Work instructions: This exercise calls for the whole listing to be given again exactly, without images.

Material provided:
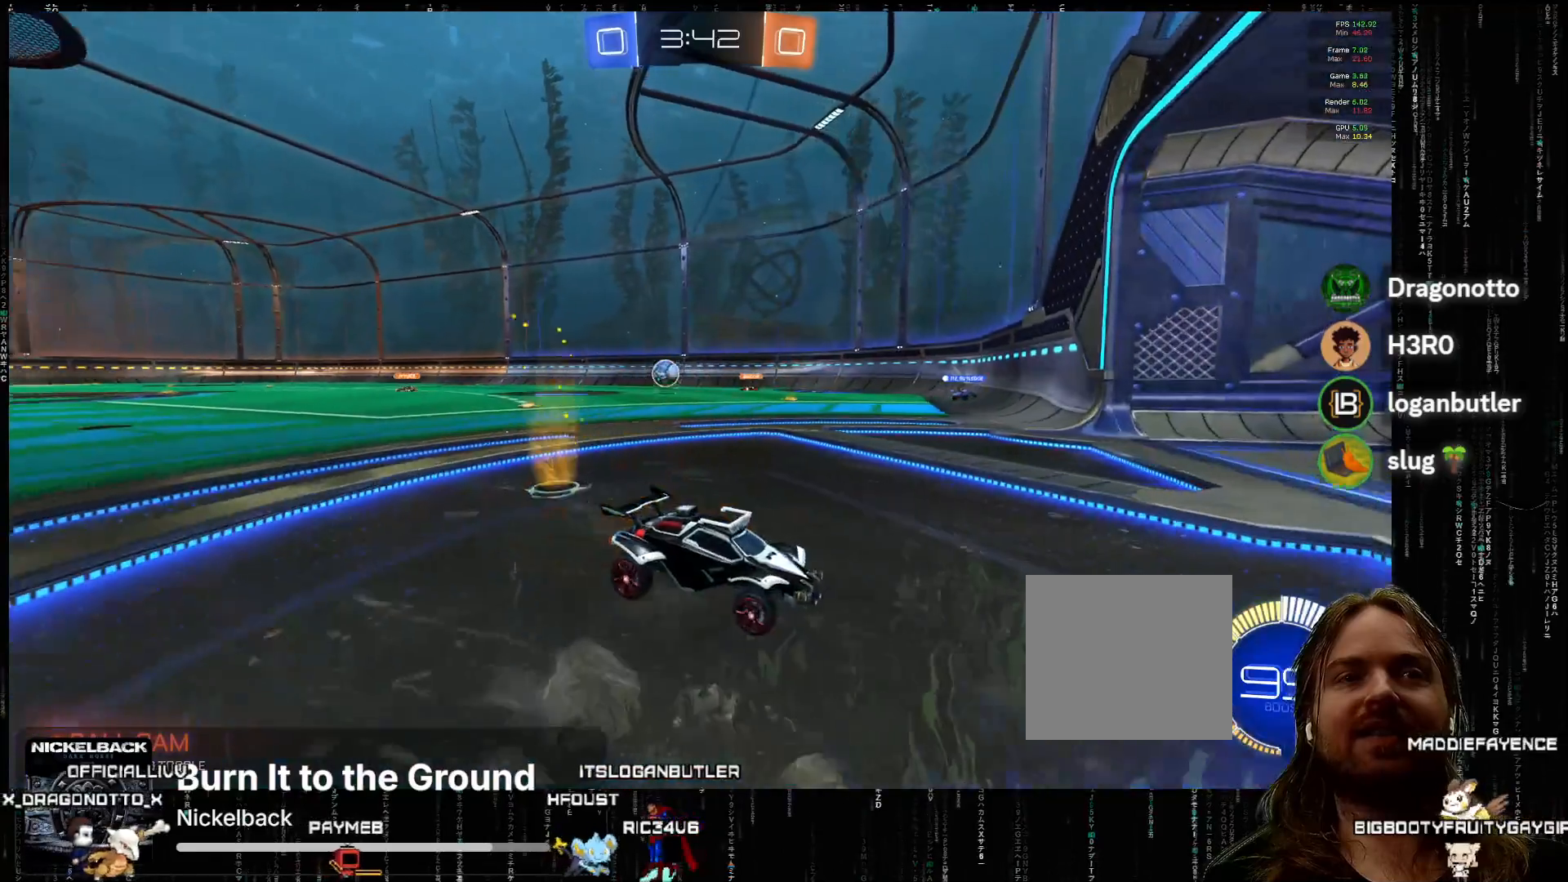
{"buttons": ["R2"], "left_stick": "left", "events": [[183, "left_stick", "left"], [233, "B", "down"], [417, "B", "up"]]}
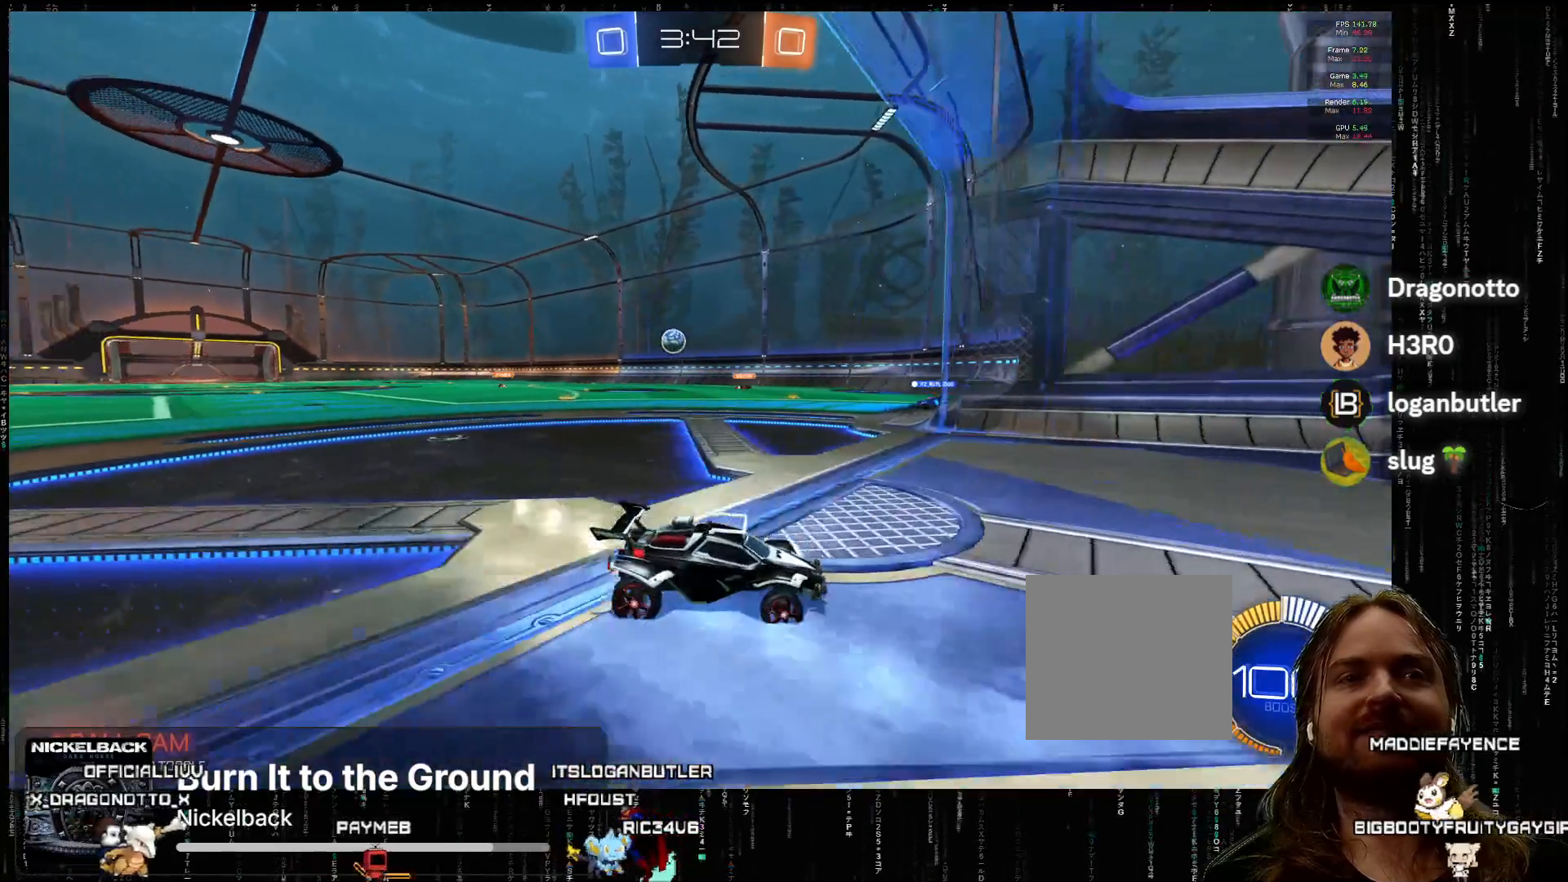
{"buttons": [], "left_stick": "center", "events": [[167, "B", "down"], [267, "B", "up"], [350, "R2", "up"], [450, "left_stick", "center"]]}
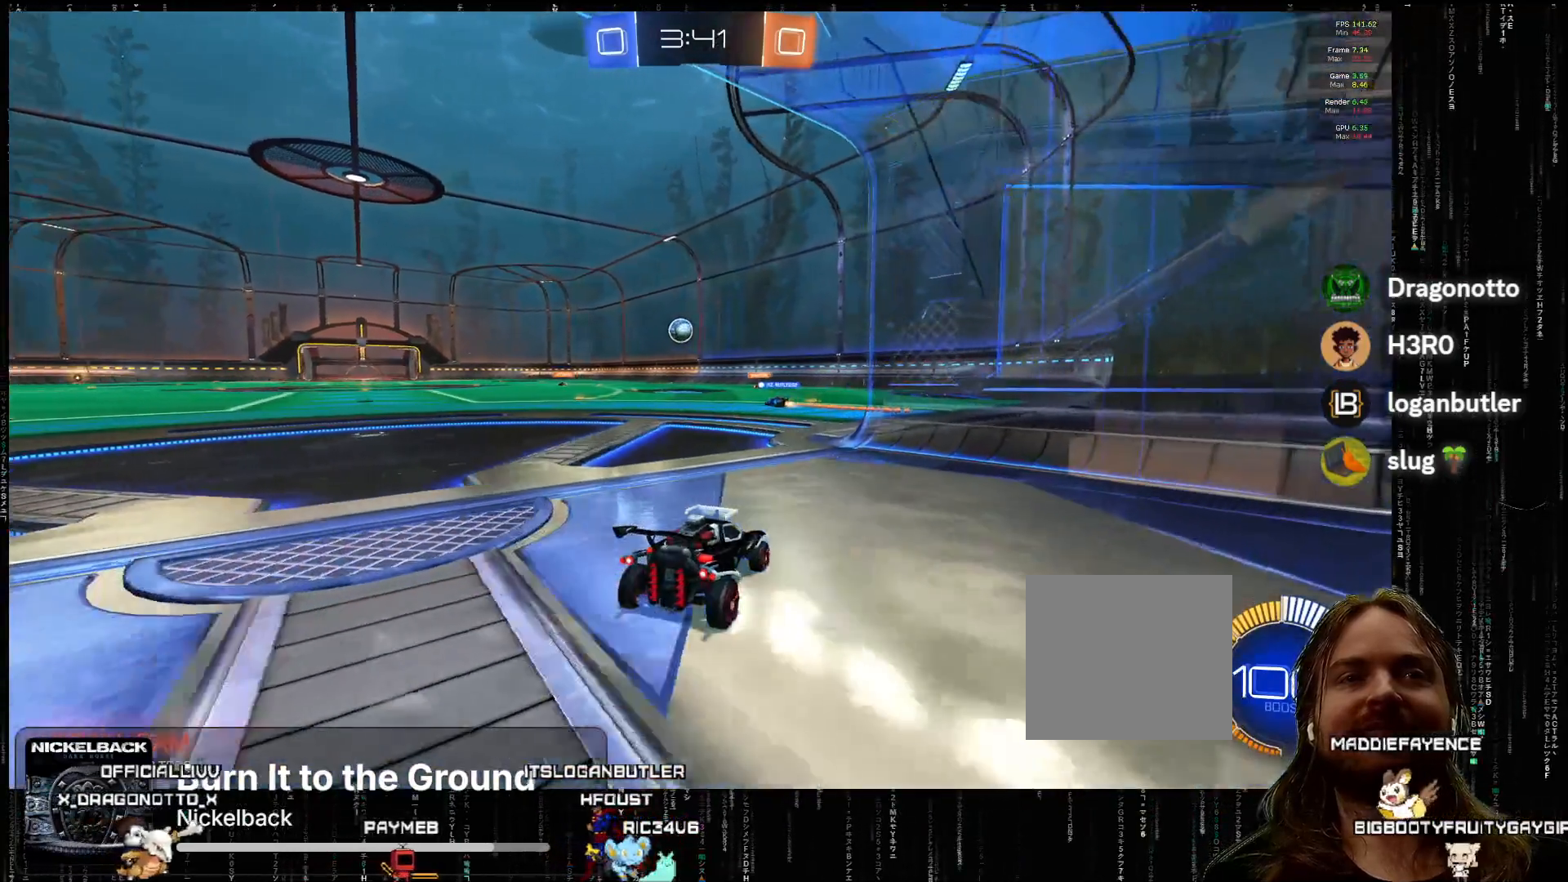
{"buttons": [], "left_stick": "left", "events": [[283, "left_stick", "left"]]}
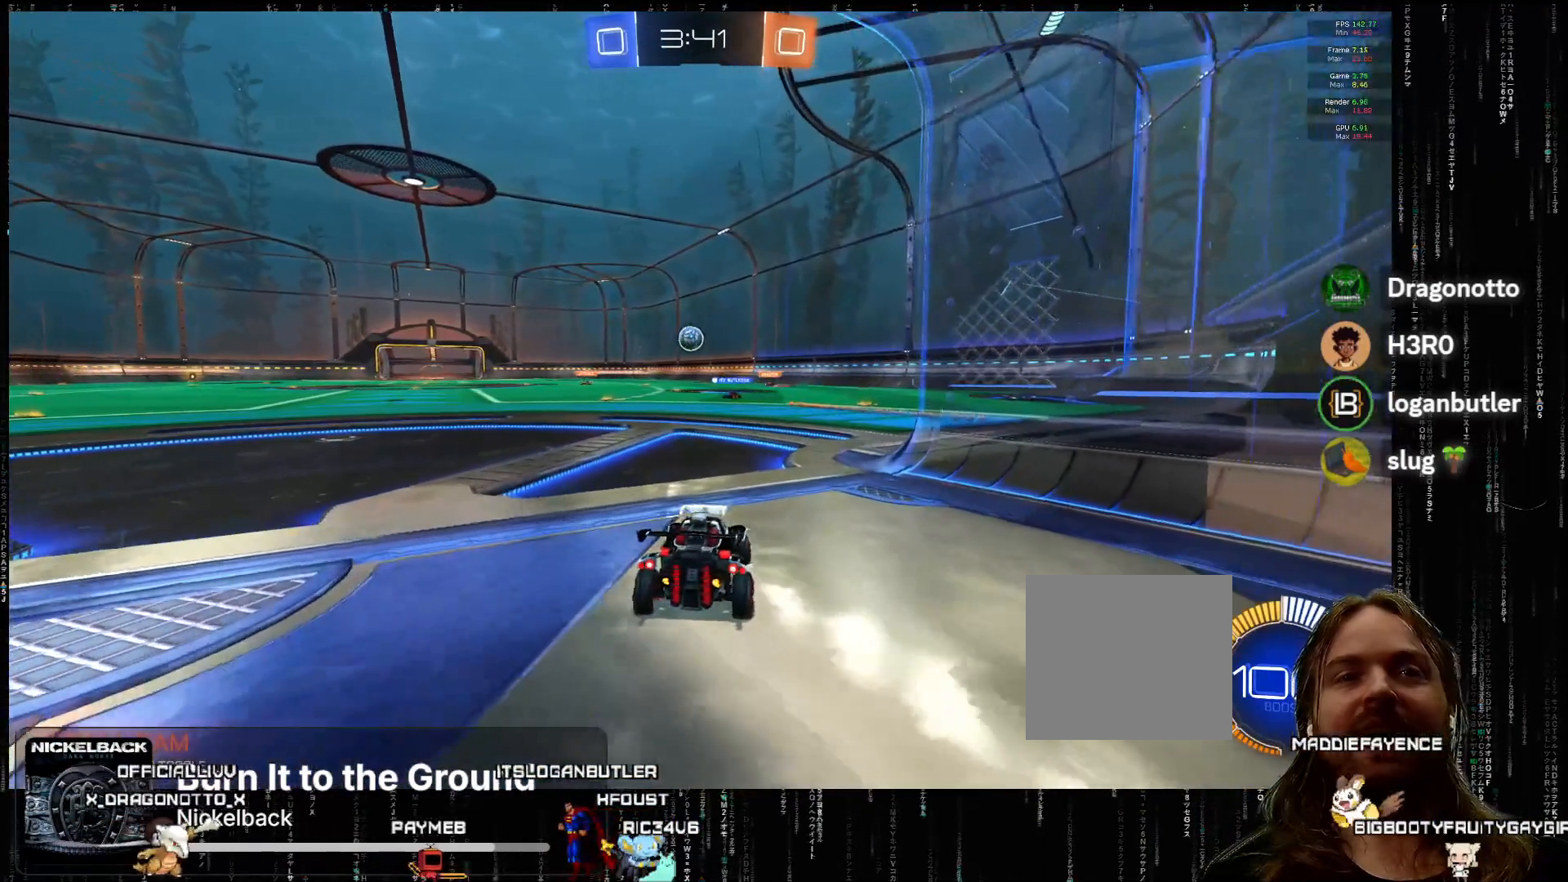
{"buttons": ["R2"], "left_stick": "center", "events": [[133, "R2", "down"], [267, "left_stick", "center"]]}
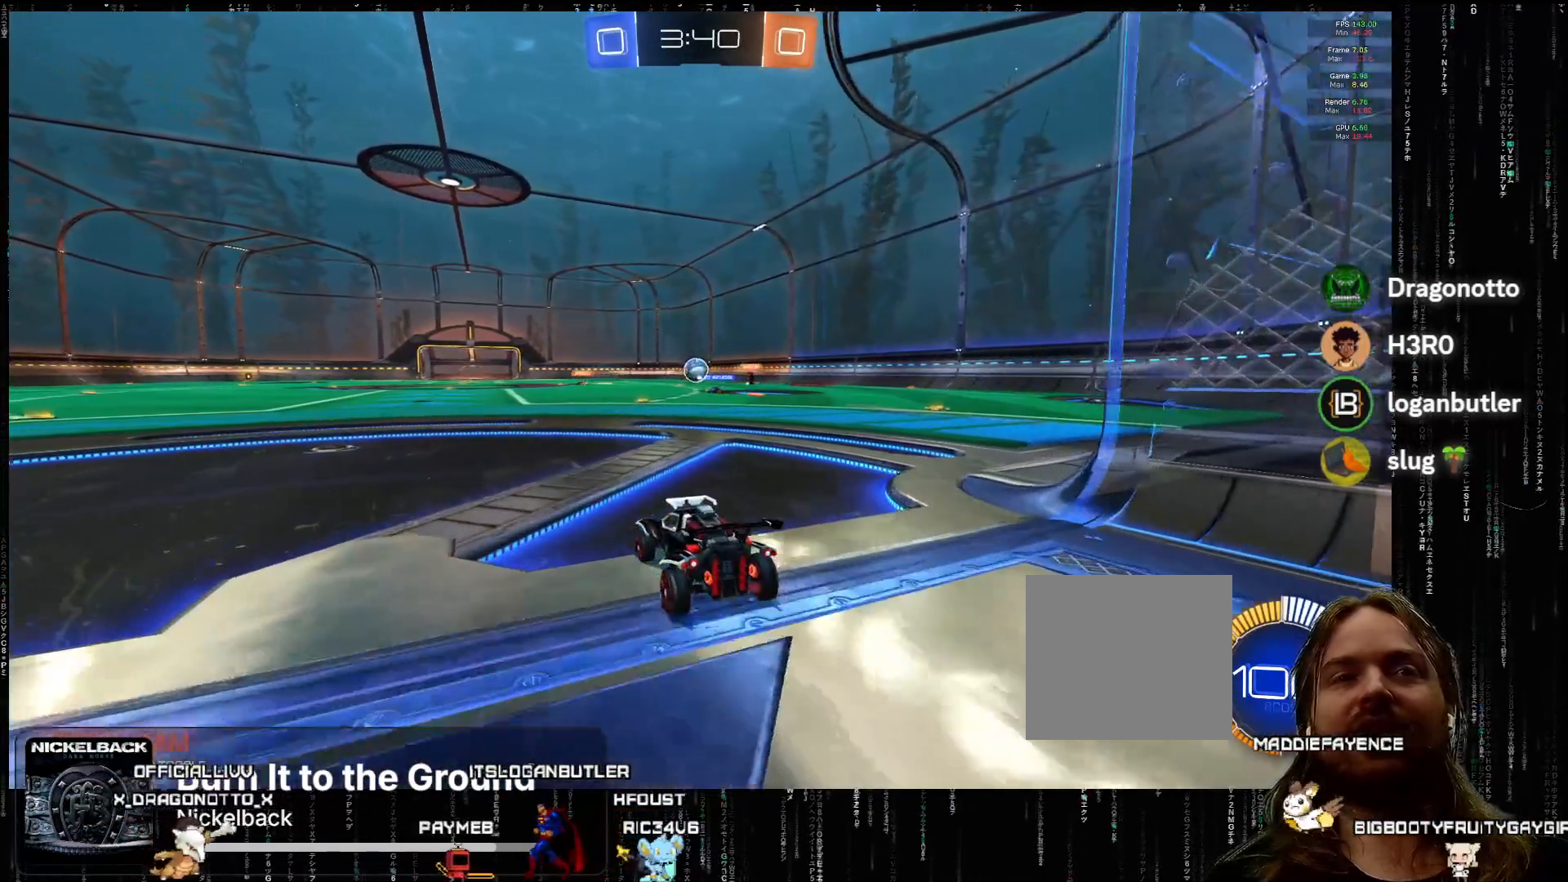
{"buttons": ["R2"], "left_stick": "center", "events": []}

Exercise response:
{"buttons": ["R2"], "left_stick": "left", "events": [[183, "left_stick", "left"], [233, "B", "down"], [417, "B", "up"]]}
{"buttons": [], "left_stick": "center", "events": [[167, "B", "down"], [267, "B", "up"], [350, "R2", "up"], [450, "left_stick", "center"]]}
{"buttons": [], "left_stick": "left", "events": [[283, "left_stick", "left"]]}
{"buttons": ["R2"], "left_stick": "center", "events": [[133, "R2", "down"], [267, "left_stick", "center"]]}
{"buttons": ["R2"], "left_stick": "center", "events": []}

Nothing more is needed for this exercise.